[Data items]
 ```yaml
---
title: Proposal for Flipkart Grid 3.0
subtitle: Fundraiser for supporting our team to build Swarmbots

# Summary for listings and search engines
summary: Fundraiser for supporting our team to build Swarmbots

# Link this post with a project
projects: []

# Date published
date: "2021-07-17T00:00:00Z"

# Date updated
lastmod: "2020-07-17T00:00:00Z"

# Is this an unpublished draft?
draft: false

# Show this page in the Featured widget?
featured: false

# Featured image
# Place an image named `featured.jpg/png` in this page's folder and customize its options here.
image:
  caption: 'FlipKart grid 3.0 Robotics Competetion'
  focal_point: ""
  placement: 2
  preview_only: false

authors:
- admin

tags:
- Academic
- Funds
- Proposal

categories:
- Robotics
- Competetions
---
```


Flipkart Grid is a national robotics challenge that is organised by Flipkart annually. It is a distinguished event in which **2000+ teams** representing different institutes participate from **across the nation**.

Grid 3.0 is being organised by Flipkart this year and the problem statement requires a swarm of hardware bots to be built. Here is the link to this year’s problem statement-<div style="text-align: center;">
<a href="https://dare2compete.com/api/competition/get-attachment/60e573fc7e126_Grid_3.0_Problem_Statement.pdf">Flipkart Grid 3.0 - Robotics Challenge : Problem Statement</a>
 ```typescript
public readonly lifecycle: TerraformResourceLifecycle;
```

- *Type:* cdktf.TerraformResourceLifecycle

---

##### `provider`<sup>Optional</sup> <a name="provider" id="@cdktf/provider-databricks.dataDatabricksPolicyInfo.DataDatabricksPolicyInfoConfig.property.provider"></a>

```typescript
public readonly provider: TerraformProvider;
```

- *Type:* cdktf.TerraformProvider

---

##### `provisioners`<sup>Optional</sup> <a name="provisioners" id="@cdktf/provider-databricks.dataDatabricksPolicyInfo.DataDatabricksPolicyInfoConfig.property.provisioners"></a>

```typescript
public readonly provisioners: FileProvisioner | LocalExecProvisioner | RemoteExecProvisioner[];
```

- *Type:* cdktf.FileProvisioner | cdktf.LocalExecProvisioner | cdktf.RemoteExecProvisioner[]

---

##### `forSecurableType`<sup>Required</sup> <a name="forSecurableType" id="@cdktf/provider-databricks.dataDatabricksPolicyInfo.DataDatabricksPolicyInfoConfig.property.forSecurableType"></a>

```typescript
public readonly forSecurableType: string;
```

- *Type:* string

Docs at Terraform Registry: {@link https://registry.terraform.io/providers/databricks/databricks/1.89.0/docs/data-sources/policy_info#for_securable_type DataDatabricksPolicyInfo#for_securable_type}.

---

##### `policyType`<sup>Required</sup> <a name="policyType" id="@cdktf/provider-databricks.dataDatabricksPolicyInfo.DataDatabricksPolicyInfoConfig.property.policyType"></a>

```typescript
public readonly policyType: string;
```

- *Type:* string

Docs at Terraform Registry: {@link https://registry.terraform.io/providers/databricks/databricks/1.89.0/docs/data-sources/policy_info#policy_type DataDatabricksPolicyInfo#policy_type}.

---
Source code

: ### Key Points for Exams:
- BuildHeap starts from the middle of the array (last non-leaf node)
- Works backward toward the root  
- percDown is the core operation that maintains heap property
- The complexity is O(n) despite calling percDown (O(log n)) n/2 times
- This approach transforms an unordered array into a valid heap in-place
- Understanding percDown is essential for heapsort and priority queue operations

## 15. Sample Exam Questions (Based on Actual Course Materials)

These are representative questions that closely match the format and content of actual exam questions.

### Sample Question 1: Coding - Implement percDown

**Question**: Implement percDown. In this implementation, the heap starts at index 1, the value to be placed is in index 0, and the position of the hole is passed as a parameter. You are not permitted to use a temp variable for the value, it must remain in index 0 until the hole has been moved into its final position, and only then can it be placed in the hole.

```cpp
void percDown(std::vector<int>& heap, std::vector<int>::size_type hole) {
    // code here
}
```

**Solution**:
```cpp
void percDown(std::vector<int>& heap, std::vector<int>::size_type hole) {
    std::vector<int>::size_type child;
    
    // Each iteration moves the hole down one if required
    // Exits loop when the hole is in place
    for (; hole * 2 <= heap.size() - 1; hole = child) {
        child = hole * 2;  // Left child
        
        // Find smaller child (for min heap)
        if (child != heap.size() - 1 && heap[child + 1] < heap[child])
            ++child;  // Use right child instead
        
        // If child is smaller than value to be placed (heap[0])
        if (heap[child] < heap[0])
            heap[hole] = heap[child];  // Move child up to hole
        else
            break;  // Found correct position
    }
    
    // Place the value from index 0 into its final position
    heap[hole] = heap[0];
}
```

WHAT NEEDS TO BE DONE: Check all the records above and select each line where the string "https" is found.

EXERCISE RESULT:
<a href="https://dare2compete.com/api/competition/get-attachment/60e573fc7e126_Grid_3.0_Problem_Statement.pdf">Flipkart Grid 3.0 - Robotics Challenge : Problem Statement</a>
Docs at Terraform Registry: {@link https://registry.terraform.io/providers/databricks/databricks/1.89.0/docs/data-sources/policy_info#for_securable_type DataDatabricksPolicyInfo#for_securable_type}.
Docs at Terraform Registry: {@link https://registry.terraform.io/providers/databricks/databricks/1.89.0/docs/data-sources/policy_info#policy_type DataDatabricksPolicyInfo#policy_type}.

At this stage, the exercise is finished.